How to Set Your Law Firm’s Contingency Fee

Whether you’re founding a new law firm or expanding a current one, at some point or another, you may need to charge a contingency fee. 

State regulations govern certain aspects of contingency fees. However, there’s still a fair amount of fine-tuning involved in figuring out how much your firm should charge based on your geographic location, practice area, and other considerations.

What is a contingency fee?

If a lawyer successfully represents a client in a civil case and wins a settlement, a percentage of that amount may be paid to the lawyer as a contingency fee. This previously agreed-upon rate provides a strong incentive for the lawyer to win the case. It also allows clients with little or no money to have legal representation.

On the other hand, if the lawyer doesn’t win the case, then neither they nor the client gets paid—and yes, someone still has to foot the bill for the court fees. 

It is important that both the lawyer and the client understand and acknowledge (in writing!) that the contingency fee amount isn’t set by law but is instead negotiable.

Know your local rules

Contingency fee rules vary from state to state. Know your local requirements and check for changes once a year. Lawyers sometimes fail to monitor requirement updates, which over time, can lead to their practices being out of sync with state rules and result in ethics issues. If you’re not sure what the rules are, you can reach out to your local bar association or law society. 

It’s also worth noting that contingency fees apply to civil cases, not criminal ones. 

Consult with peers and mentors

In general, if a lawsuit is filed, contingency fees represent 40% of the settlement amount. If a lawsuit is not filed, contingency fees typically account for 33.33% of the settlement.

However, even with those generalities and the guardrails provided by state rules, contingency fees vary by locality and practice area. For the best sense of what your firm should charge, you’ll want to talk with peers and mentors in your area.

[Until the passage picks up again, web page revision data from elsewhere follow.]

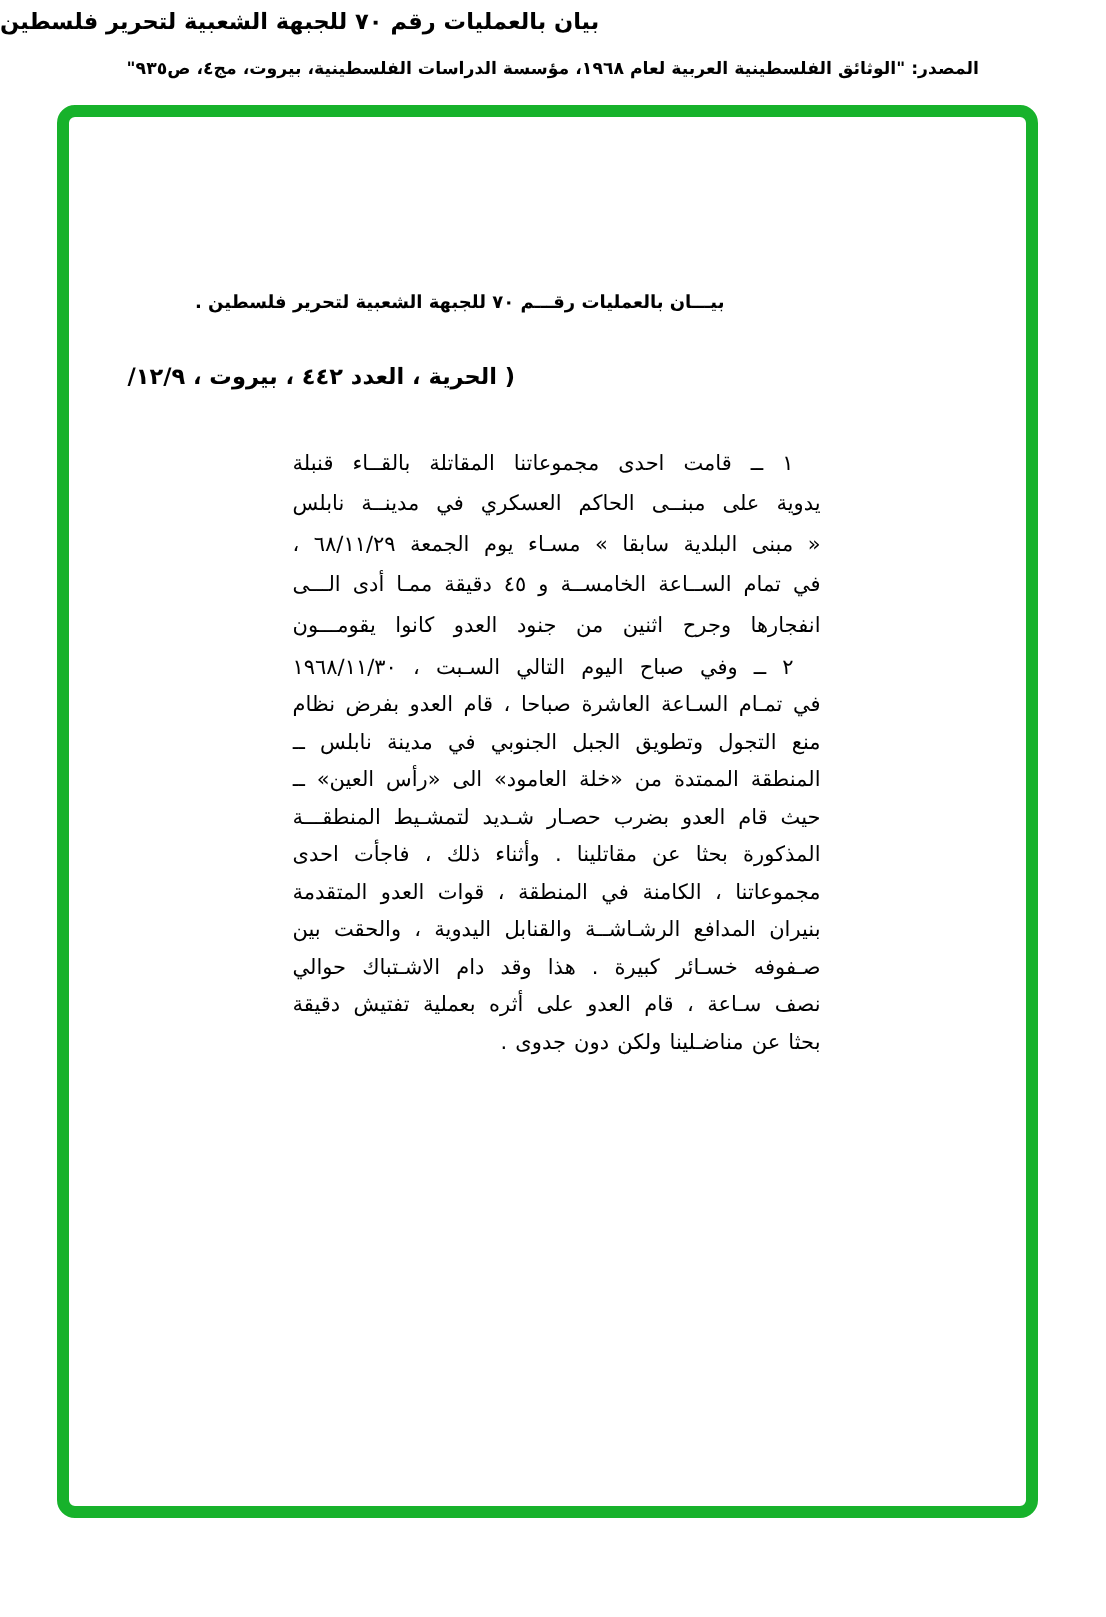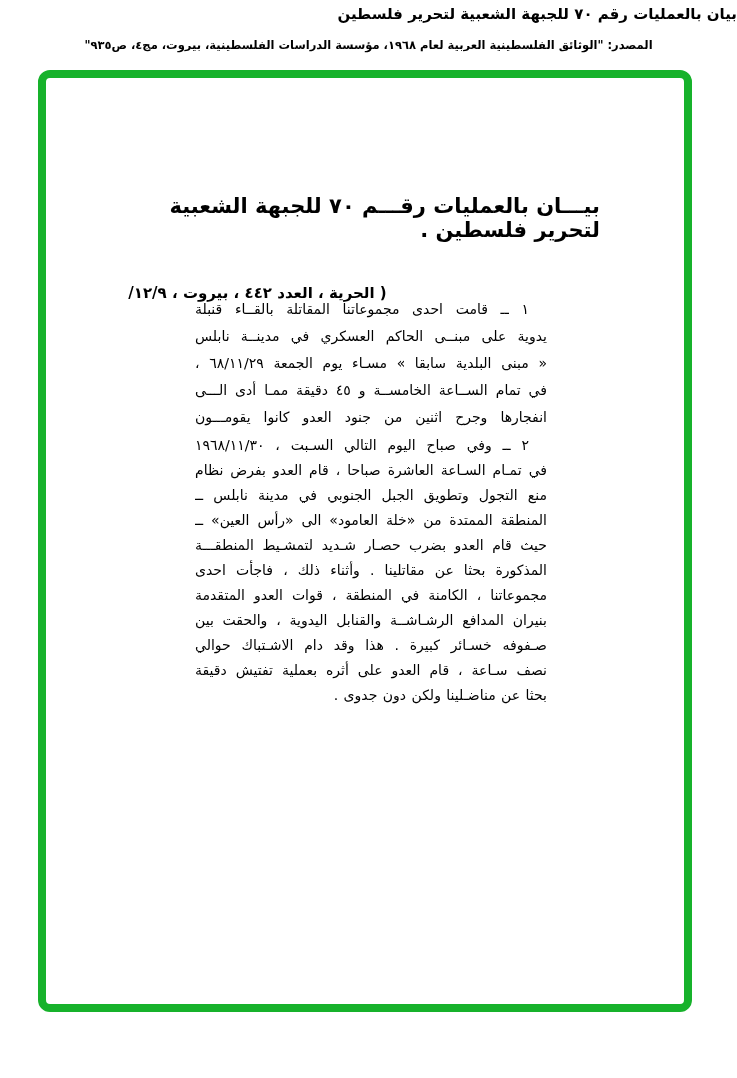--- a/index.html
+++ b/index.html
@@ -16,7 +16,7 @@
     position: absolute;
     top: 5px; left: 0;
     width: 737px;
-    text-align: right;
+    text-align: left;
     font-size: 15px;
     font-weight: 800;
     letter-spacing: 0.2px;

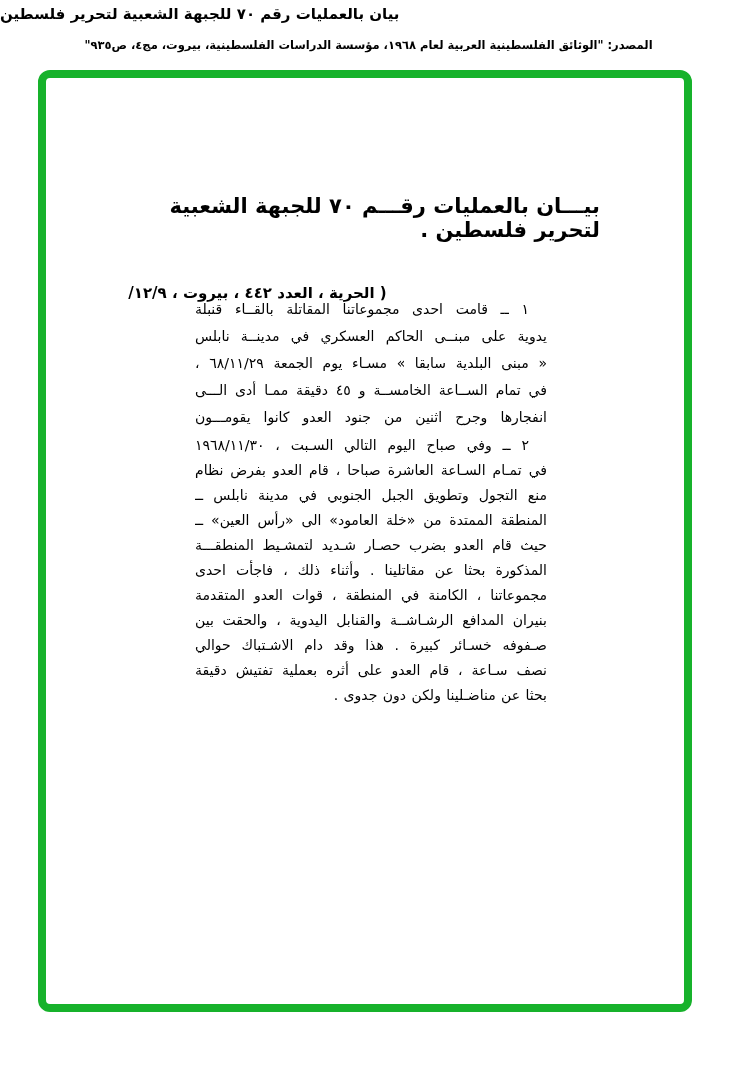--- a/index.html
+++ b/index.html
@@ -42,8 +42,8 @@
     position: absolute;
     left: 130px; top: 194px;
     width: 470px;
-    text-align: right;
-    font-size: 21px;
+    text-align: left;
+    font-size: 12px;
     font-weight: 800;
   }
   .citation {

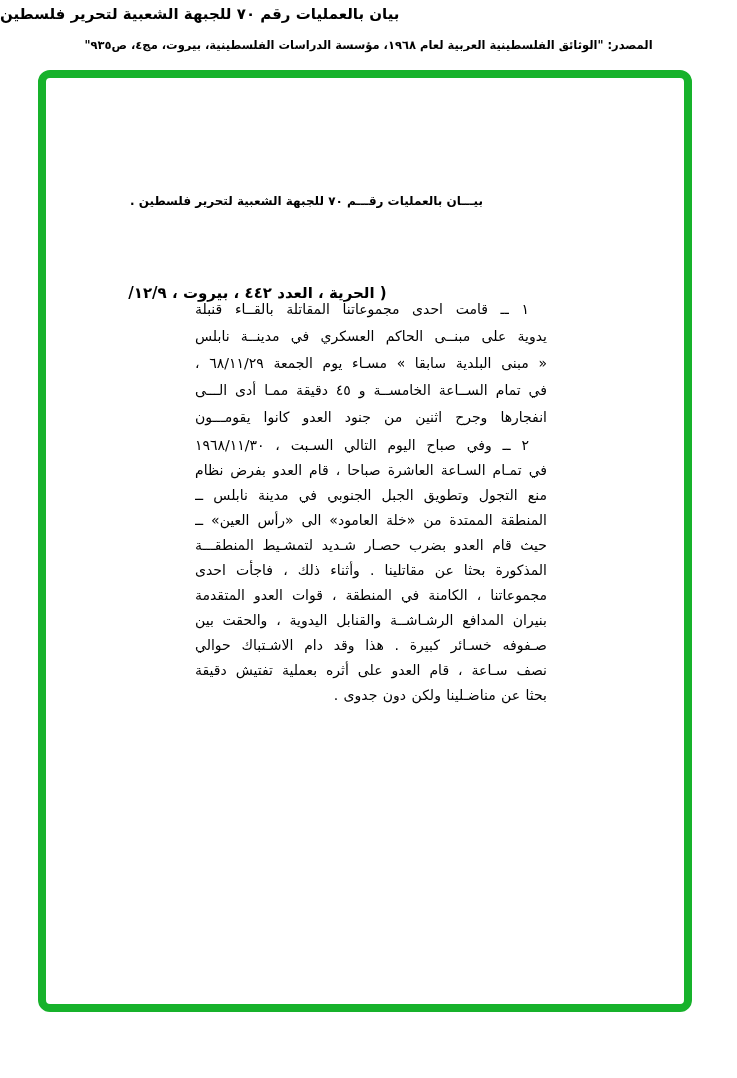--- a/index.html
+++ b/index.html
@@ -53,8 +53,7 @@
     font-size: 15px;
     font-weight: 600;
     line-height: 22px;
-    text-align: center;
-    margin-top: 42px;
+    text-align: left;
   }
   .cit-indent {
     box-sizing: border-box;

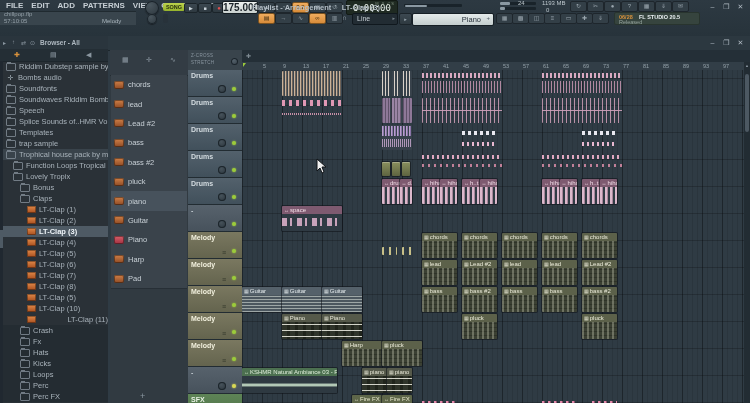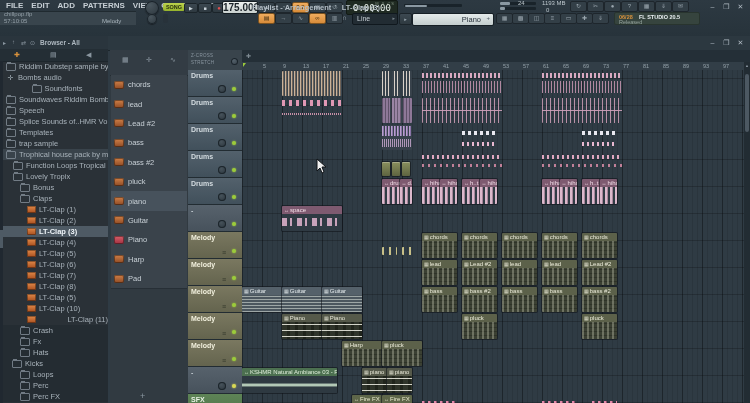--- a/index.html
+++ b/index.html
@@ -290,7 +290,7 @@
         <div class="pico">✛</div>
         <div class="lbl">Bombs audio</div>
       </div>
-      <div class="bitem" style="padding-left: 6px; justify-content: center;">
+      <div class="bitem" style="padding-left: 6px;">
         <div class="fico"></div>
         <div class="lbl">Soundfonts</div>
       </div>

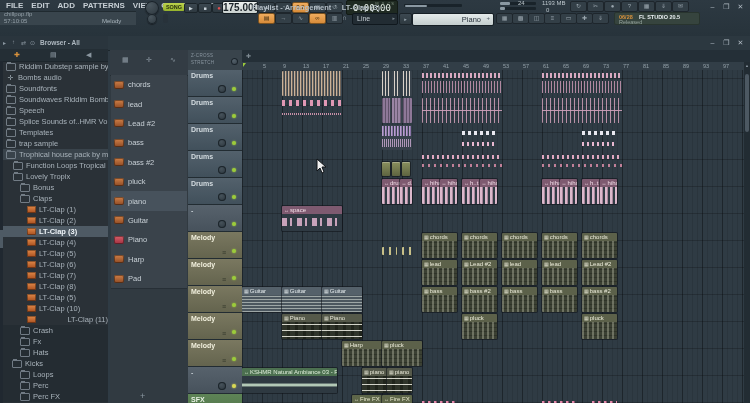--- a/index.html
+++ b/index.html
@@ -390,7 +390,7 @@
         <div class="fico"></div>
         <div class="lbl">Hats</div>
       </div>
-      <div class="bitem dark" style="padding-left: 12px;">
+      <div class="bitem dark" style="padding-left: 20px;">
         <div class="fico"></div>
         <div class="lbl">Kicks</div>
       </div>

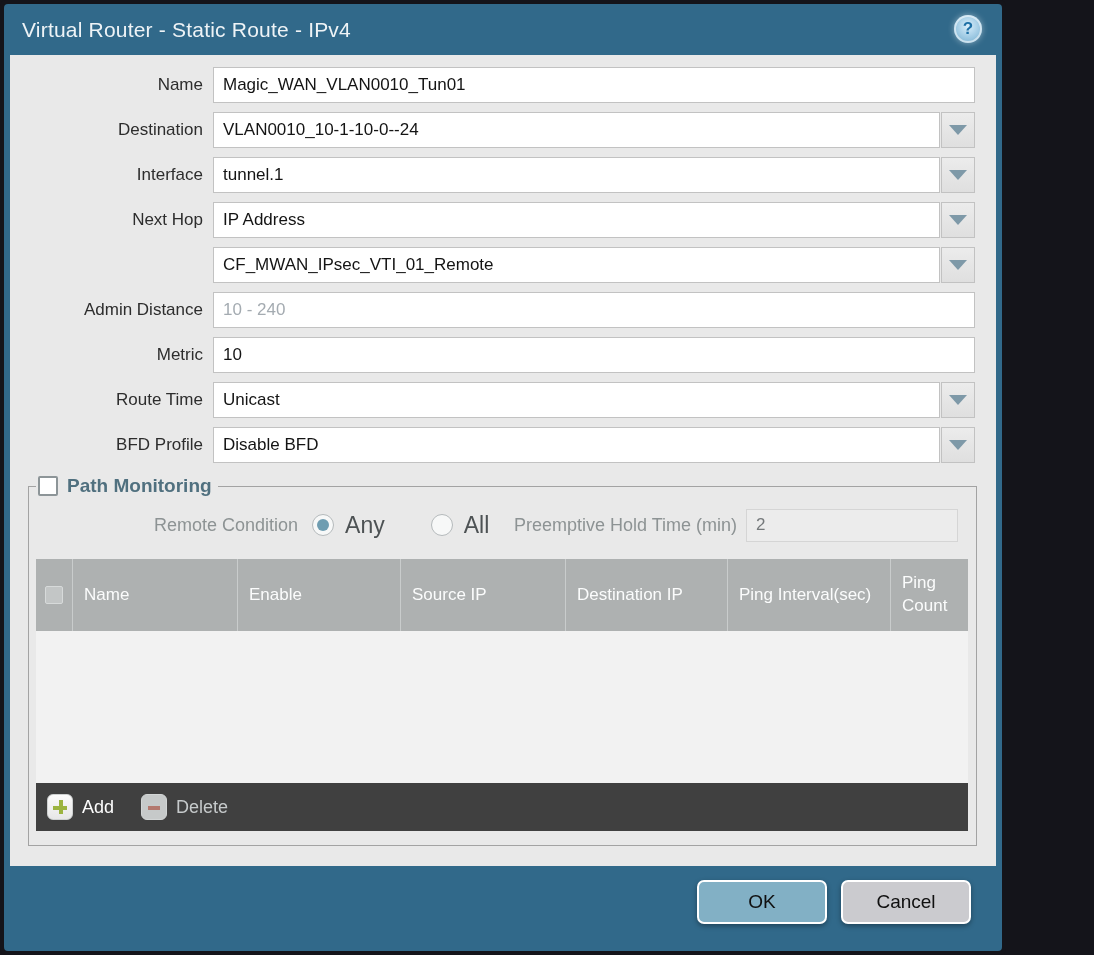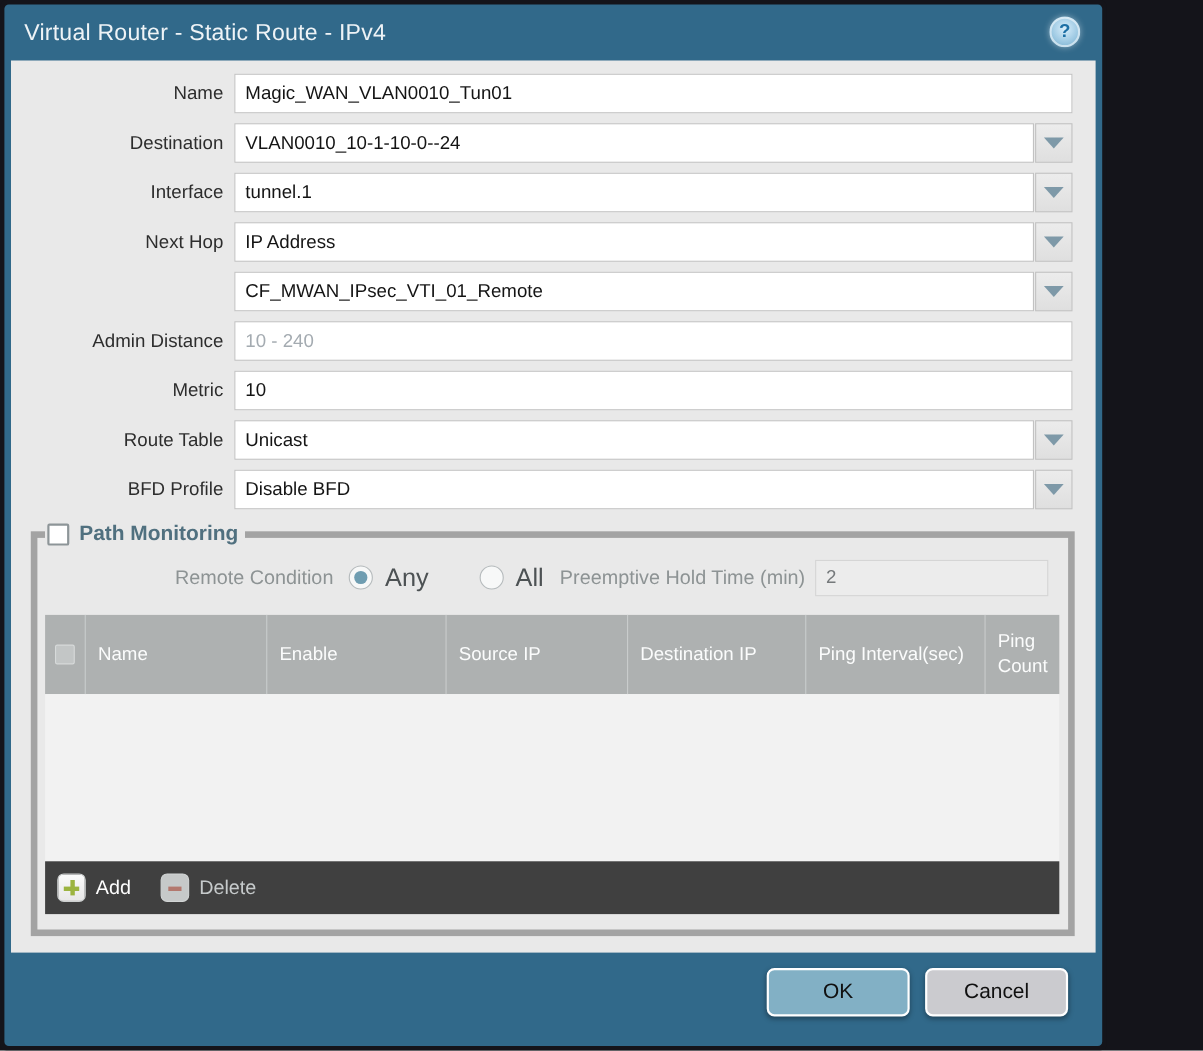--- a/index.html
+++ b/index.html
@@ -158,7 +158,7 @@
       </div>
 
       <div class="row">
-        <div class="lbl">Route Table</div>
+        <div class="lbl">Route Time</div>
         <div class="ctrl">
           <input class="txt" value="Unicast" style="">
           <div class="dd-btn">

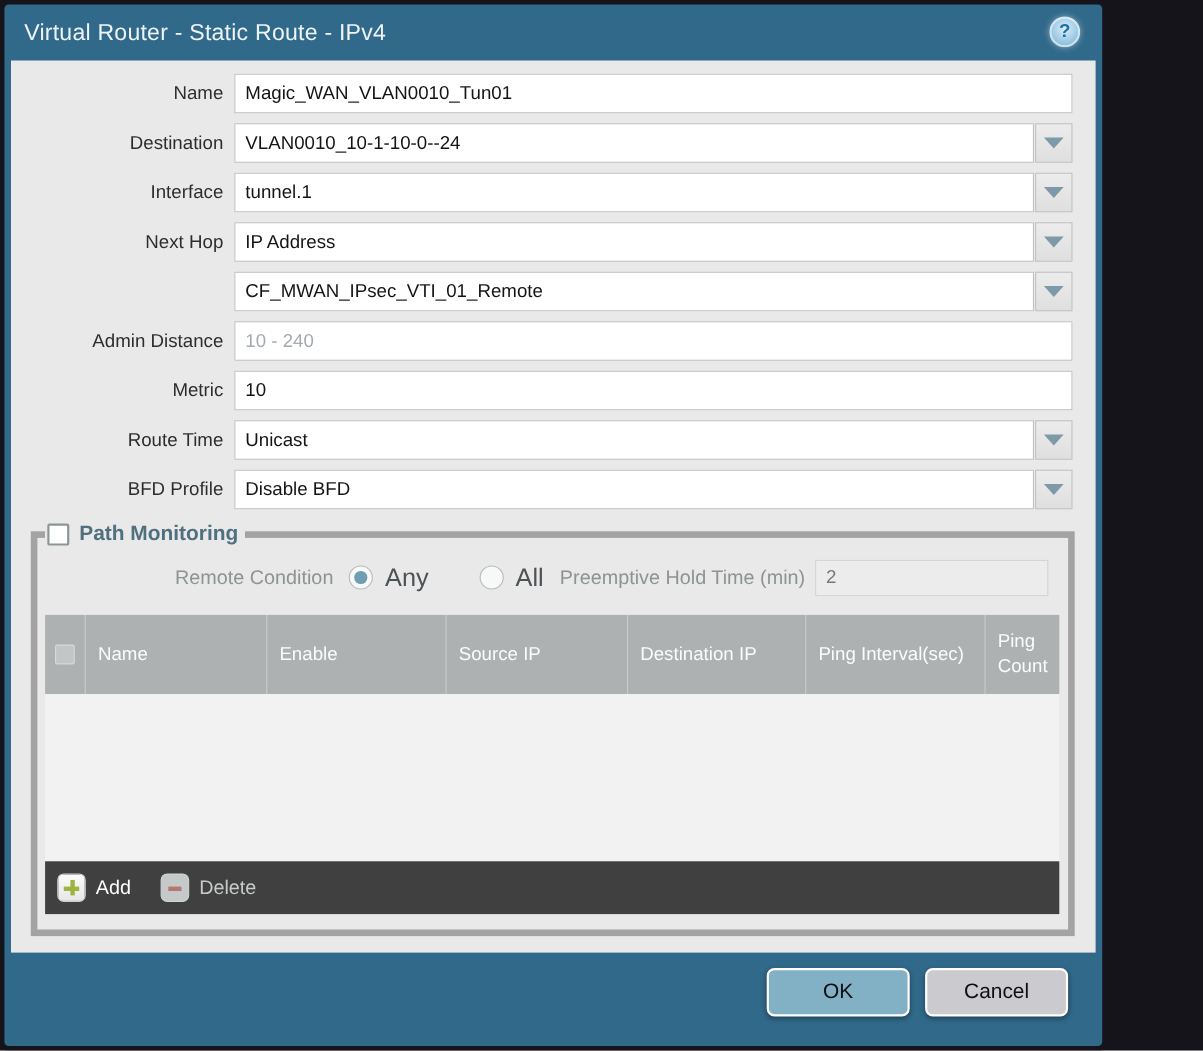--- a/index.html
+++ b/index.html
@@ -34,7 +34,7 @@
               border-top:10px solid #7e99a8; }
 
   
-  fieldset.pm { margin:12px 19px 0 18px; border:6px solid #a3a3a3; padding:0 8px 14px 7px; }
+  fieldset.pm { margin:12px 19px 0 18px; border:1px solid #a3a3a3; padding:0 8px 14px 7px; }
   .pm legend { display:flex; align-items:center; gap:9px; padding:0 6px 0 2px; margin-left:0; }
   .pm-check { width:20px; height:20px; background:#fff; border:2px solid #8d9598; border-radius:2px; cursor:pointer; }
   .pm-title { font-size:19px; font-weight:bold; color:#50707f; }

It may feel uncomfortable to ask, but some of them were likely once in your shoes. Just keep the conversation professional and let them know that you respect and understand their decision if they don’t feel comfortable disclosing how much they charge.

Stay on top of client agreements

A lawyer getting paid through a contingency fee always runs the risk of a client who, rightly or wrongly, refuses to pay the fee. Clients may even complain to the local bar or law society. 

To protect yourself against this, it’s essential to stay on top of client paperwork, including an Informed Consent Agreement. 

While such paperwork often meant valuable work hours lost to administrative tasks in the past, today’s lawyers don’t have the same excuse. Your practice management system should offer automated document generation tools. Not only does this streamline the entire new client onboarding process, but it also means it’s easy to have an up-to-date, informed consent template for contingency fees. 

When you check your state rules for changes to contingency fee requirements each year, you can make any needed adjustments to the template at that time. You can move forward with peace of mind in knowing that current and accurate legal documents will support you, should a client try not to pay.

Contingency fees and your firm

Ultimately, in addition to general resources and state guidelines, we recommend talking with peers and mentors in your area to determine the correct contingency fee percentage for your firm.

And once you’ve set your fee, don’t forget to use your practice management system to help you keep client documents current so that you are better protected when it comes to getting paid!